- SR 162 highlighted in red

Route information
- Maintained by GDOT
- Length: 18.4 mi (29.6 km)

Major junctions
- South end: SR 36 near Stewart
- SR 81 near Porterdale
- North end: I-20 / US 278 / SR 12 in Conyers

Location
- Country: United States
- State: Georgia
- Counties: Newton, Rockdale

Highway system
- Georgia State Highway System; Interstate; US; State; Special;
| ← SR 161 |  | → SR 163 |

= Georgia State Route 162 =

State highway in Georgia, United States

State Route 162 (SR 162) is a south–north state highway in the central part of the U.S. state of Georgia. Most of its route is located in Newton County; the rest is in Rockdale County.

==Route description==
SR 162 begins at an intersection with SR 36 southwest of Stewart in Newton County, southeast of Atlanta. Traveling north, SR 162 meets SR 212 northwest of Stewart. Then, it meets SR 81 just southwest of Porterdale.

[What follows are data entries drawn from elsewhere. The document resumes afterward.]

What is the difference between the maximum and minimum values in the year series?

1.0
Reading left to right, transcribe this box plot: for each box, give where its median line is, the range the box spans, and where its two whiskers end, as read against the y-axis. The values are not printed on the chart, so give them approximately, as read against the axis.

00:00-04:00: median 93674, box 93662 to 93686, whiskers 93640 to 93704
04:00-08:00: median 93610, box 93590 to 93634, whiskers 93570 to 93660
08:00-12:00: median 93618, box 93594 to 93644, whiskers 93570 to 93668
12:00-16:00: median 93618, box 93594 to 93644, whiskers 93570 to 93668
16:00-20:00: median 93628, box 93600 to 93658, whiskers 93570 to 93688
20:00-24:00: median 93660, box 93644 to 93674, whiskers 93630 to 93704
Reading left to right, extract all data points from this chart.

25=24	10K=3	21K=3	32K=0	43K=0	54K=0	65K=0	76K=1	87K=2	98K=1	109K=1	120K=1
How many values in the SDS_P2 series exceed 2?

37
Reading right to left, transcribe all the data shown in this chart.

It heads northwest to the extreme southeastern corner of Conyers, where it meets its northern terminus at Interstate 20/U.S. Route 278/SR 12. It serves as a major connector road for residents of southern Newton County and has seen significant growth in the past ten years.

==Major intersections==

County: Location; mi; km; Destinations; Notes
Newton: ​; 0.0; 0.0; SR 36 – Jackson, Covington; Southern terminus
​: 4.5; 7.2; SR 212 – Snapfinger, Monticello
​: 10.5; 16.9; SR 162 Conn. north (Jackson Road); Southern terminus of SR 162 Conn.
​: 11.3; 18.2; SR 81 – McDonough, Porterdale, Covington
Rockdale: Conyers; 18.3– 18.4; 29.5– 29.6; I-20 (SR 402) / US 278 / SR 12 – Atlanta, Augusta; Northern terminus
1.000 mi = 1.609 km; 1.000 km = 0.621 mi

==SR 162 Connector==

State Route 162 Connector (SR 162 Conn.) is a 1+1/2 mi connector route of SR 162 southwest of Porterdale. The road, also known as Jackson Road, begins at an intersection with SR 162 in a rural area. It heads north, passing numerous homes and wooded areas, then makes a sweeping S-curve before heading north again. Except near its midpoint, where it passes an auto dealership and a general store, SR 162 Conn. travels through residential areas. The road comes to an end at a stop-controlled intersection with SR 81 inside the city limits of Porterdale.